The advice I liked best was almost a throwaway line from the Anthropic side: when you’re stuck, ask Claude. Even they do. The career version of the same idea was to protect a little time to learn every single day. In a field moving this fast, that stopped sounding like a platitude.

The one thing I’d have changed

A small regret. We only had Anthropic’s own people for about thirty minutes, over a remote video call, with no one from the company in the room. The facilitation was excellent and the material was plainly theirs, so this isn’t a complaint about the content. I’d just have traded an exercise or two for more direct time with the people building the thing. One of their architects called the partnership a two-way exchange, and I wanted a bit more of the exchange. Anthropic stays a partner I’m glad to work alongside. This is a wish, not a grievance.

And London, for an evening

The other quiet gift of a work trip is the trip.

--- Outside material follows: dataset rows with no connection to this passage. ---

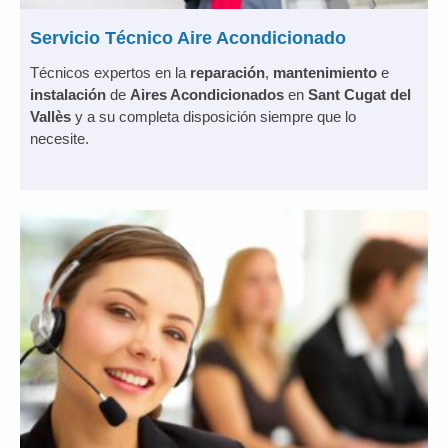
Servicio Técnico Aire Acondicionado
Técnicos expertos en la
reparación
,
mantenimiento
e
instalación
de
Aires Acondicionados
en
Sant Cugat del
Vallès
y a su completa disposición siempre que lo
necesite.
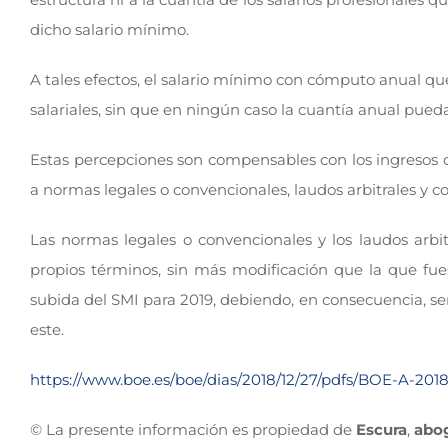
dicho salario mínimo.
A tales efectos, el salario mínimo con cómputo anual q
salariales, sin que en ningún caso la cuantía anual pueda 
Estas percepciones son compensables con los ingresos q
a normas legales o convencionales, laudos arbitrales y c
Las normas legales o convencionales y los laudos arbi
propios términos, sin más modificación que la que fue
subida del SMI para 2019, debiendo, en consecuencia, ser
este.
https://www.boe.es/boe/dias/2018/12/27/pdfs/BOE-A-2018
© La presente información es propiedad de
Escura
,
abo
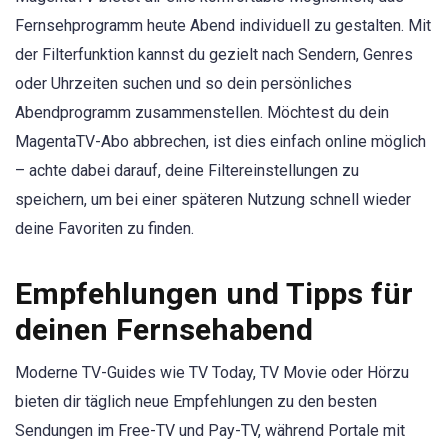
Fernsehprogramm heute Abend individuell zu gestalten. Mit
der Filterfunktion kannst du gezielt nach Sendern, Genres
oder Uhrzeiten suchen und so dein persönliches
Abendprogramm zusammenstellen. Möchtest du dein
MagentaTV-Abo abbrechen, ist dies einfach online möglich
– achte dabei darauf, deine Filtereinstellungen zu
speichern, um bei einer späteren Nutzung schnell wieder
deine Favoriten zu finden.
Empfehlungen und Tipps für
deinen Fernsehabend
Moderne TV-Guides wie TV Today, TV Movie oder Hörzu
bieten dir täglich neue Empfehlungen zu den besten
Sendungen im Free-TV und Pay-TV, während Portale mit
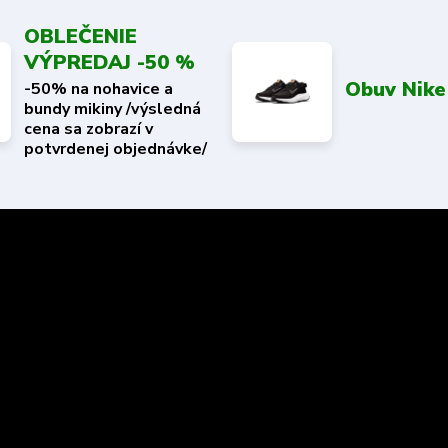
OBLEČENIE
VÝPREDAJ -50 %
Obuv Nike
-50% na nohavice a
bundy mikiny /výsledná
cena sa zobrazí v
potvrdenej objednávke/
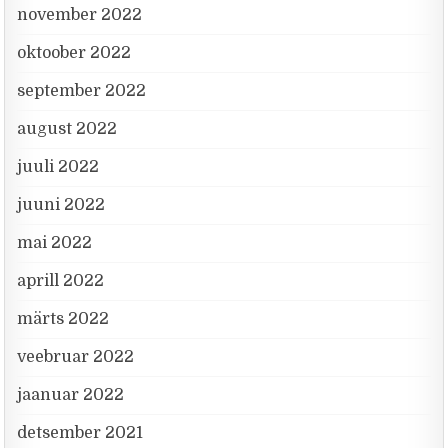
november 2022
oktoober 2022
september 2022
august 2022
juuli 2022
juuni 2022
mai 2022
aprill 2022
märts 2022
veebruar 2022
jaanuar 2022
detsember 2021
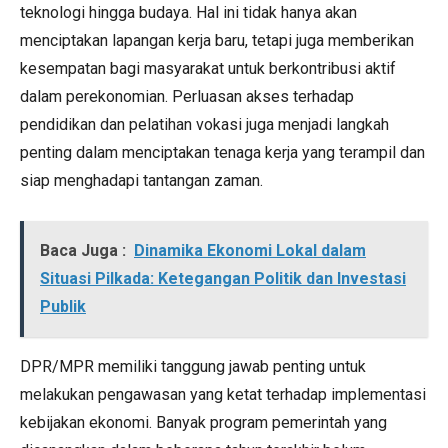
teknologi hingga budaya. Hal ini tidak hanya akan
menciptakan lapangan kerja baru, tetapi juga memberikan
kesempatan bagi masyarakat untuk berkontribusi aktif
dalam perekonomian. Perluasan akses terhadap
pendidikan dan pelatihan vokasi juga menjadi langkah
penting dalam menciptakan tenaga kerja yang terampil dan
siap menghadapi tantangan zaman.
Baca Juga :
Dinamika Ekonomi Lokal dalam
Situasi Pilkada: Ketegangan Politik dan Investasi
Publik
DPR/MPR memiliki tanggung jawab penting untuk
melakukan pengawasan yang ketat terhadap implementasi
kebijakan ekonomi. Banyak program pemerintah yang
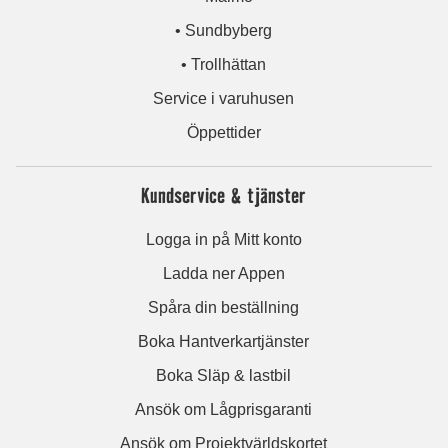
• Sundbyberg
• Trollhättan
Service i varuhusen
Öppettider
Kundservice & tjänster
Logga in på Mitt konto
Ladda ner Appen
Spåra din beställning
Boka Hantverkartjänster
Boka Släp & lastbil
Ansök om Lågprisgaranti
Ansök om Projektvärldskortet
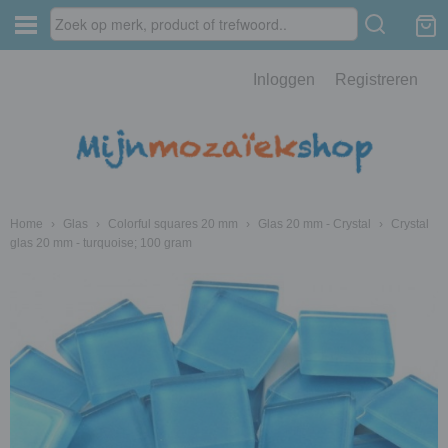
Inloggen
Registreren
Home
›
Glas
›
Colorful squares 20 mm
›
Glas 20 mm - Crystal
›
Crystal
glas 20 mm - turquoise; 100 gram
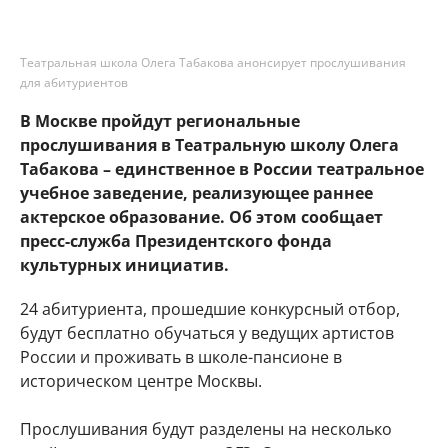
Театральная школа Олега Табакова анонсирует прослушивания
для абитуриентов
В Москве пройдут региональные
прослушивания в Театральную школу Олега
Табакова – единственное в России театральное
учебное заведение, реализующее раннее
актерское образование. Об этом сообщает
пресс-служба Президентского фонда
культурных инициатив.
24 абитуриента, прошедшие конкурсный отбор,
будут бесплатно обучаться у ведущих артистов
России и проживать в школе-пансионе в
историческом центре Москвы.
Прослушивания будут разделены на несколько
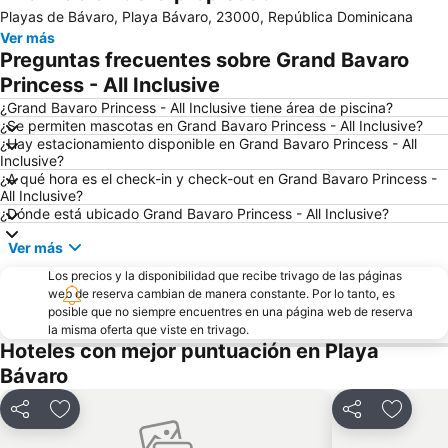
Playas de Bávaro, Playa Bávaro, 23000, República Dominicana
Ver más
Preguntas frecuentes sobre Grand Bavaro
Princess - All Inclusive
¿Grand Bavaro Princess - All Inclusive tiene área de piscina?
¿Se permiten mascotas en Grand Bavaro Princess - All Inclusive?
¿Hay estacionamiento disponible en Grand Bavaro Princess - All
Inclusive?
¿A qué hora es el check-in y check-out en Grand Bavaro Princess -
All Inclusive?
¿Dónde está ubicado Grand Bavaro Princess - All Inclusive?
Ver más
Los precios y la disponibilidad que recibe trivago de las páginas
web de reserva cambian de manera constante. Por lo tanto, es
posible que no siempre encuentres en una página web de reserva
la misma oferta que viste en trivago.
Hoteles con mejor puntuación en Playa
Bávaro
Compartir
Agregar a favoritos
Compartir
Agregar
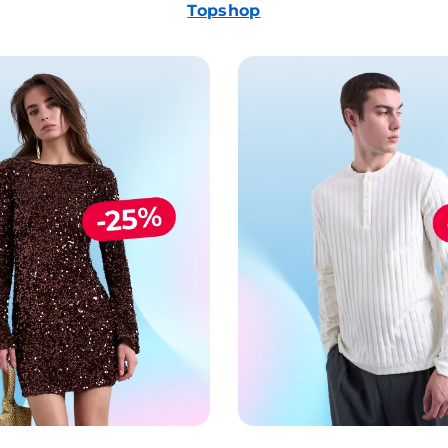
Topshop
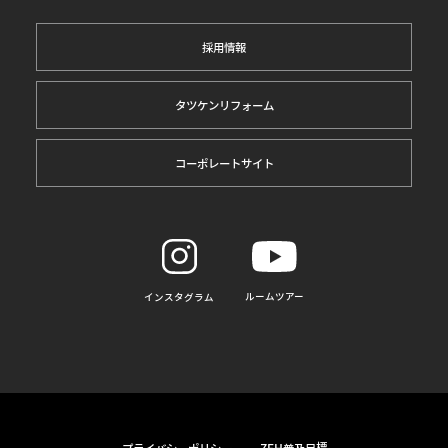
採用情報
タツケンリフォーム
コーポレートサイト
ルームツアー
インスタグラム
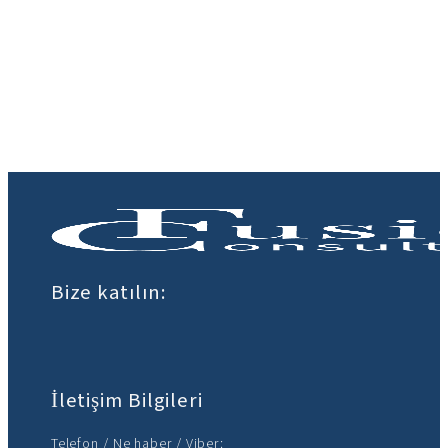
Bize katılın:
İletişim Bilgileri
Telefon / Ne haber / Viber:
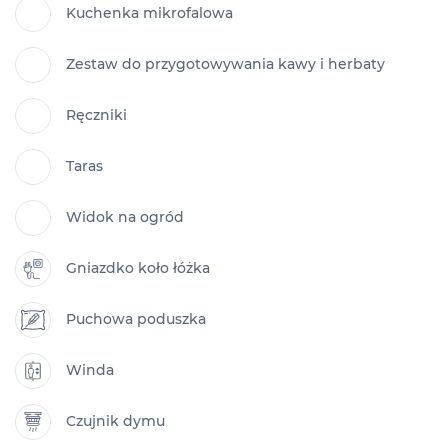
Kuchenka mikrofalowa
Zestaw do przygotowywania kawy i herbaty
Ręczniki
Taras
Widok na ogród
Gniazdko koło łóżka
Puchowa poduszka
Winda
Czujnik dymu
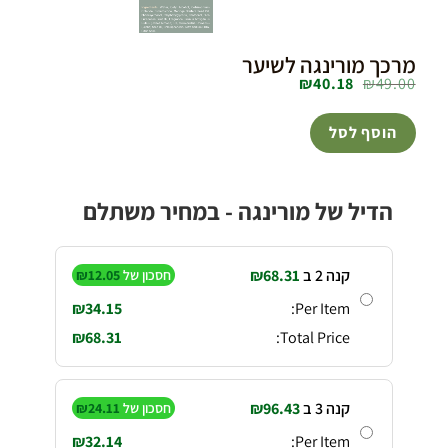
מרכך מורינגה לשיער
₪
40.18
₪
49.00
הוסף לסל
הדיל של מורינגה - במחיר משתלם
קנה 2 ב
68.31
₪
חסכון של
12.05
₪
₪
34.15
Per Item:
₪
68.31
Total Price:
קנה 3 ב
96.43
₪
חסכון של
24.11
₪
₪
32.14
Per Item:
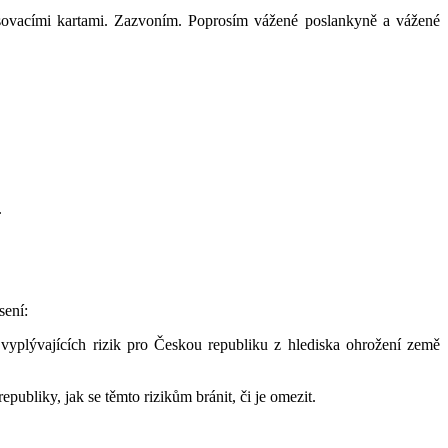
asovacími kartami. Zazvoním. Poprosím vážené poslankyně a vážené
.
sení:
yplývajících rizik pro Českou republiku z hlediska ohrožení země
liky, jak se těmto rizikům bránit, či je omezit.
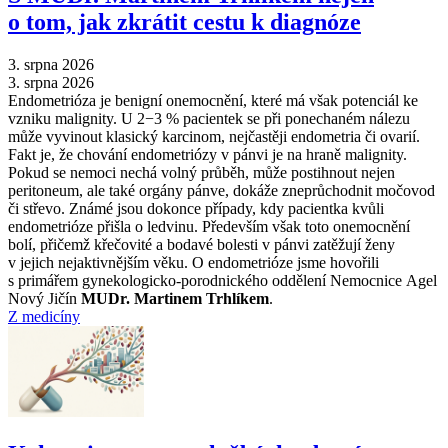
o tom, jak zkrátit cestu k diagnóze
3. srpna 2026
3. srpna 2026
Endometrióza je benigní onemocnění, které má však potenciál ke
vzniku malignity. U 2−3 % pacientek se při ponechaném nálezu
může vyvinout klasický karcinom, nejčastěji endometria či ovarií.
Fakt je, že chování endometriózy v pánvi je na hraně malignity.
Pokud se nemoci nechá volný průběh, může postihnout nejen
peritoneum, ale také orgány pánve, dokáže zneprůchodnit močovod
či střevo. Známé jsou dokonce případy, kdy pacientka kvůli
endometrióze přišla o ledvinu. Především však toto onemocnění
bolí, přičemž křečovité a bodavé bolesti v pánvi zatěžují ženy
v jejich nejaktivnějším věku. O endometrióze jsme hovořili
s primářem gynekologicko-porodnického oddělení Nemocnice Agel
Nový Jičín
MUDr. Martinem Trhlíkem
.
Z medicíny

Two evenings off the daily routine, a city I hadn’t walked properly in years, and a phone in my pocket.

The part I’m still chewing on isn’t any single technique. It’s that the hard skill now isn’t prompting; it’s deciding which problems are worth pointing all of this at, and defining them precisely enough that the tools can help. I don’t have a clean answer for that yet. For now I’m fine carrying the question around.